Do not believe on the strength of traditions even if they have been held in honor for many generations and in many places; do not believe anything because many people speak of it (so much for talk-propaganda radio, Fox and Facebook); do not believe in the strength of sages of old times (opps, there goes the Bible, Quran and other tomes); do not believe that which you yourselves have imagined thinking that God has inspired you. Believe nothing that depends on the authority of your masters and priests (teachers and parents). After investigation, believe that which you yourself have experienced, discovered, tested and found reasonable, that which is for your good and that of others (appropriate, healthy and whole).

Kālāma Sutta

Buddha was, of course, speaking to the adult-mind, the mind able to discriminate, to question, test and discover, not the dream-like reality of the early child. The early mind is epigenetic by nature. It absorbs and becomes the models given. We don’t teach our children how to walk and talk, the most complex challenges they will ever face, they absorb and become the model given. If you want to change a child’s behavior, change yourself, change the model.

This modeling happens in the nonverbal ninety-five percent, where real learning takes place. When we falsely believe we are teachers, the activity of teaching becomes the model. We become the dictator: the punitive, rewarding, punishing, judgmental authority. What kind of model is that for a two or three-year-old? Another scratchy violin completely out of tune. Then, we turn around, criticize and punish the child, and often violently, for becoming what we model. How crazy is that?

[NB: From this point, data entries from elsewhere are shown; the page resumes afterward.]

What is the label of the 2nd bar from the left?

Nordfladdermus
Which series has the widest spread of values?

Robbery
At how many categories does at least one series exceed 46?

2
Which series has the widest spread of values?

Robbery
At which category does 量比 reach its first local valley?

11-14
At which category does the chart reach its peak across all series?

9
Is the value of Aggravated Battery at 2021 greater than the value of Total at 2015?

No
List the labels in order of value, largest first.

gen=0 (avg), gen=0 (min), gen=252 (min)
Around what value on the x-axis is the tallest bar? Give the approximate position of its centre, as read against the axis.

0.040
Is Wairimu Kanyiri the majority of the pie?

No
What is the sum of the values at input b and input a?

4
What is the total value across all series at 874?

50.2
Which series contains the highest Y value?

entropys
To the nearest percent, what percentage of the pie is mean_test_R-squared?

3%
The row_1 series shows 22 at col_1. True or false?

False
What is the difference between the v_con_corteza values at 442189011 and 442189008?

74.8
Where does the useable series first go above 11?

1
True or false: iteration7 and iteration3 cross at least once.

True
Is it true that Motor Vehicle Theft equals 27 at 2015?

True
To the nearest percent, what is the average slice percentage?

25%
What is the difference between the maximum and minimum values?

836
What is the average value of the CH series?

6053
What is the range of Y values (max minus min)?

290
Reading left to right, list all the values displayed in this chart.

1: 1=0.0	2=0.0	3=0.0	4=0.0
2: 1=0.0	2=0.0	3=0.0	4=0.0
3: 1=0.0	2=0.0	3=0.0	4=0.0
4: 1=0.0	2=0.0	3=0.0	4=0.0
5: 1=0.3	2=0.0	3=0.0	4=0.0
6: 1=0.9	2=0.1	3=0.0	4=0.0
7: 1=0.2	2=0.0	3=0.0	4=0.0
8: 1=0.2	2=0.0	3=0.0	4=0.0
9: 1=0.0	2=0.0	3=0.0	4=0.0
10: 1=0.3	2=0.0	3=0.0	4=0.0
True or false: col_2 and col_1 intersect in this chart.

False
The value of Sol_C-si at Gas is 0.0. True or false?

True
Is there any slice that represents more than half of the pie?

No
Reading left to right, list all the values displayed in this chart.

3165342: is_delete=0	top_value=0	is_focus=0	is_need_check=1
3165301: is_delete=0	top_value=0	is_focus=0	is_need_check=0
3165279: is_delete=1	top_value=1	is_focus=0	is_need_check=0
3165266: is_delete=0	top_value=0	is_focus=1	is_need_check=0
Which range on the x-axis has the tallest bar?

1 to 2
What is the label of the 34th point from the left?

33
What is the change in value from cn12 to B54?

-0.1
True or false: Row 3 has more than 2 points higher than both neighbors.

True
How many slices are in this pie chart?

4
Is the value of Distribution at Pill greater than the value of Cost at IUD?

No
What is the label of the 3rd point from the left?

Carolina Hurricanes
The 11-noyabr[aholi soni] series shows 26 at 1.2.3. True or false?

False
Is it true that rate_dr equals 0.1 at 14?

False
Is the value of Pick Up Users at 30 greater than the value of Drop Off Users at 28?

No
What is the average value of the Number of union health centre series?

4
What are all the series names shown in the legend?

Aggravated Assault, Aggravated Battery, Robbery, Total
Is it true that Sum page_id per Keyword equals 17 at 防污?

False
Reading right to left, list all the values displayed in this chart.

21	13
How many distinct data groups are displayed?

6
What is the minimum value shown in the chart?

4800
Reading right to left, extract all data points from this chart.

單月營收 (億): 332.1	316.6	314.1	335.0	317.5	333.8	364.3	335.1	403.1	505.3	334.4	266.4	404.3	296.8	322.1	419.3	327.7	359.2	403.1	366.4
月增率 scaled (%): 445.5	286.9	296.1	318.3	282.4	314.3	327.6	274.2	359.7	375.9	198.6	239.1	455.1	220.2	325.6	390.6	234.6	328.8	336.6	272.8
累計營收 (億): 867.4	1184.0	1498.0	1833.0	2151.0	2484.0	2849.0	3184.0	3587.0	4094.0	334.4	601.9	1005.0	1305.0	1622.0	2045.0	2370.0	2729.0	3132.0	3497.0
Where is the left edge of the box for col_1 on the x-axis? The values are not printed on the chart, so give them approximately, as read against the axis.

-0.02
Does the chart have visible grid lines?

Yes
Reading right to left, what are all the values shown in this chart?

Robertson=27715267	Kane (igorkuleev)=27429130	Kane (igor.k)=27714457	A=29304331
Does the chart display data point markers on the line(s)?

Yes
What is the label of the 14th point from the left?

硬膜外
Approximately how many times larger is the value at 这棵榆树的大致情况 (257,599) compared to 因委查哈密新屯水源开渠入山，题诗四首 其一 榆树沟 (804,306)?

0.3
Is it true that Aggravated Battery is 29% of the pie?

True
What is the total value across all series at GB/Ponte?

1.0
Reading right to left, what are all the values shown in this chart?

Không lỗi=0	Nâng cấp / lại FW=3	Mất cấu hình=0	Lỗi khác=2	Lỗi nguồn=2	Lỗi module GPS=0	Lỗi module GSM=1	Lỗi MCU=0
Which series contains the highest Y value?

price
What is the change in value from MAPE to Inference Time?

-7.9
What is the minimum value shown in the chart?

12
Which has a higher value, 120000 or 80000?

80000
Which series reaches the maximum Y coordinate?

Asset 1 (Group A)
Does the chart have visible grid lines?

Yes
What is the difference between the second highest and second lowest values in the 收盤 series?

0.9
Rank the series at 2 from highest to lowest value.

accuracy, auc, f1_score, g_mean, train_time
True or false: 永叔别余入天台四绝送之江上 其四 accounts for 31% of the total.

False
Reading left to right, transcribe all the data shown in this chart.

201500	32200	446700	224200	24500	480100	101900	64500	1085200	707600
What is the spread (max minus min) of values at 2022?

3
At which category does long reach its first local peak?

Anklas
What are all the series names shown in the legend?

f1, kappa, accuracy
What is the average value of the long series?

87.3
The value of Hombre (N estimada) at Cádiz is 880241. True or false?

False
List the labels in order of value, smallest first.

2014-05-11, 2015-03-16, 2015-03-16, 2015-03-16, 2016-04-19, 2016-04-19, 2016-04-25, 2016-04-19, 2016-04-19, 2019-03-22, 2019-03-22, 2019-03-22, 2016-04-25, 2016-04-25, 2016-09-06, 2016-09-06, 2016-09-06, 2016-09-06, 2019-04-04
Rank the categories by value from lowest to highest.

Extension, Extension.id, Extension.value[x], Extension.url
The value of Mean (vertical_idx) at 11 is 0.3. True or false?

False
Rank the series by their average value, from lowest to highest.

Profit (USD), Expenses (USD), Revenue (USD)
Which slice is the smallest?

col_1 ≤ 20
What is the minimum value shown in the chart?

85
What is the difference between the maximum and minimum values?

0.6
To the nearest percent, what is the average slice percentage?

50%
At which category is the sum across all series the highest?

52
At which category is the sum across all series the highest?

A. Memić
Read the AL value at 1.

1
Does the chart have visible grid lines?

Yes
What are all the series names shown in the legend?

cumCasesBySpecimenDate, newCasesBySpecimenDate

Words are great when used to enhance and deepen shared experience, but this isn’t teaching. Rather, it is a form of story, imaginative reinforcement that supports and enhances experiences that are physical; running, jumping, building and singing, taking place in three dimensions (not two – screen based virtual reality), and with living-changing nature. These are the experiences the early child expects and desperately need. Not teachers.

Alas, most parents and teachers are simply doing onto others what was done unto them. To break this pattern, the parent, teacher and care-provider must awaken from the spell and relate to the living world, including the child, in new ways, and not simply repeat the not-mindful habits we consider normal. Our first challenge is to awaken this newness in the people we call teachers, and then empower them to model this new way of relating to the young children for parents. What is that, you ask? Stop teaching for a moment and you will discover it in yourself.